About this exercise:
Copy each line below in which the string "times" occurs.

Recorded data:
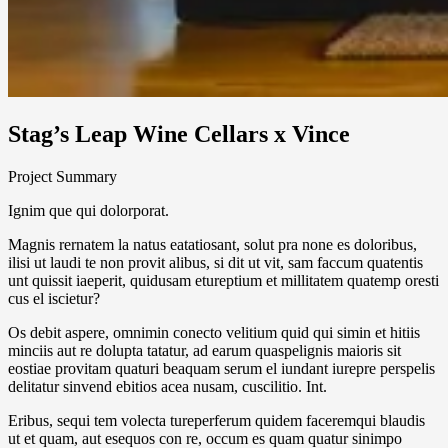
Stag’s Leap Wine Cellars x Vince
Project Summary
Ignim que qui dolorporat.
Magnis rernatem la natus eatatiosant, solut pra none es doloribus,
ilisi ut laudi te non provit alibus, si dit ut vit, sam faccum quatentis
unt quissit iaeperit, quidusam etureptium et millitatem quatemp oresti
cus el iscietur?
Os debit aspere, omnimin conecto velitium quid qui simin et hitiis
minciis aut re dolupta tatatur, ad earum quaspelignis maioris sit
eostiae provitam quaturi beaquam serum el iundant iurepre perspelis
delitatur sinvend ebitios acea nusam, cuscilitio. Int.
Eribus, sequi tem volecta tureperferum quidem faceremqui blaudis
ut et quam, aut esequos con re, occum es quam quatur sinimpo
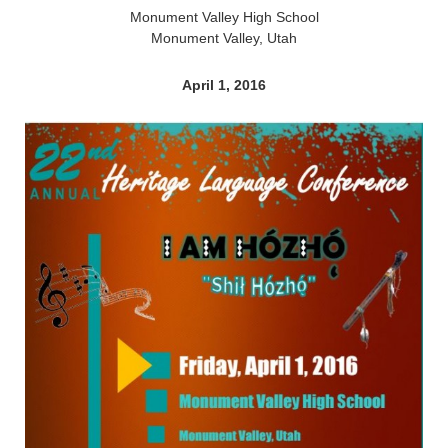
Monument Valley High School
Monument Valley, Utah
April 1, 2016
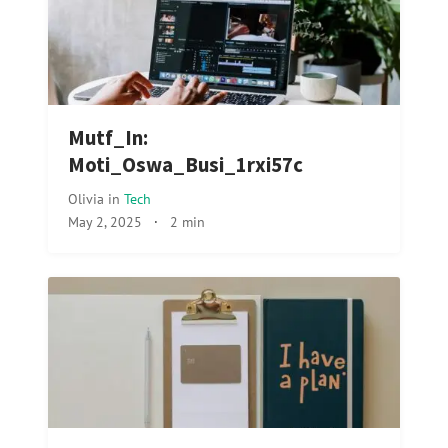
Mutf_In:
Moti_Oswa_Busi_1rxi57c
Olivia
in
Tech
May 2, 2025
·
2 min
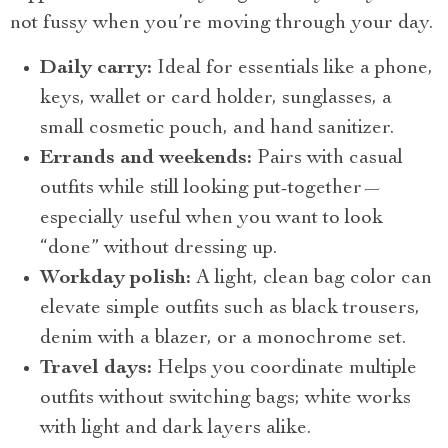
not fussy when you’re moving through your day.
Daily carry:
Ideal for essentials like a phone,
keys, wallet or card holder, sunglasses, a
small cosmetic pouch, and hand sanitizer.
Errands and weekends:
Pairs with casual
outfits while still looking put-together—
especially useful when you want to look
“done” without dressing up.
Workday polish:
A light, clean bag color can
elevate simple outfits such as black trousers,
denim with a blazer, or a monochrome set.
Travel days:
Helps you coordinate multiple
outfits without switching bags; white works
with light and dark layers alike.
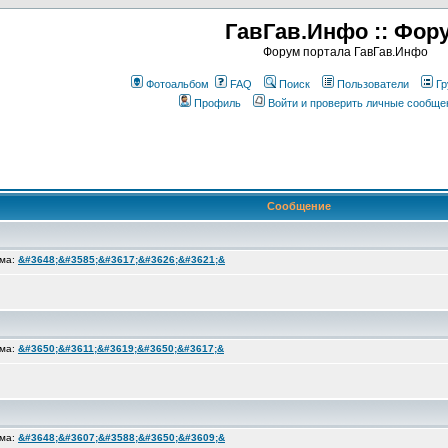
ГавГав.Инфо :: Фор
Форум портала ГавГав.Инфо
Фотоальбом
FAQ
Поиск
Пользователи
Гр
Профиль
Войти и проверить личные сообще
Сообщение
ема:
&#3648;&#3585;&#3617;&#3626;&#3621;&
ема:
&#3650;&#3611;&#3619;&#3650;&#3617;&
ема:
&#3648;&#3607;&#3588;&#3650;&#3609;&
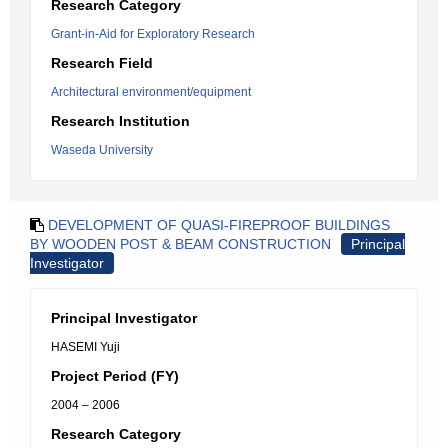
Research Category
Grant-in-Aid for Exploratory Research
Research Field
Architectural environment/equipment
Research Institution
Waseda University
DEVELOPMENT OF QUASI-FIREPROOF BUILDINGS
BY WOODEN POST & BEAM CONSTRUCTION
Principal
Investigator
Principal Investigator
HASEMI Yuji
Project Period (FY)
2004 – 2006
Research Category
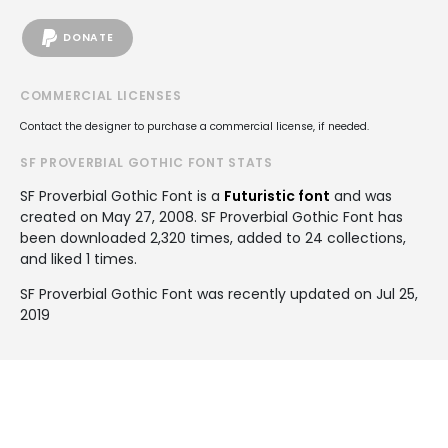
DONATE
COMMERCIAL LICENSES
Contact the designer to purchase a commercial license, if needed.
SF PROVERBIAL GOTHIC FONT STATS
SF Proverbial Gothic Font is a
Futuristic font
and was
created on
May 27, 2008
. SF Proverbial Gothic Font has
been downloaded 2,320 times, added to 24 collections,
and liked 1 times.
SF Proverbial Gothic Font was recently updated on Jul 25,
2019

Response box:
been downloaded 2,320 times, added to 24 collections,
and liked 1 times.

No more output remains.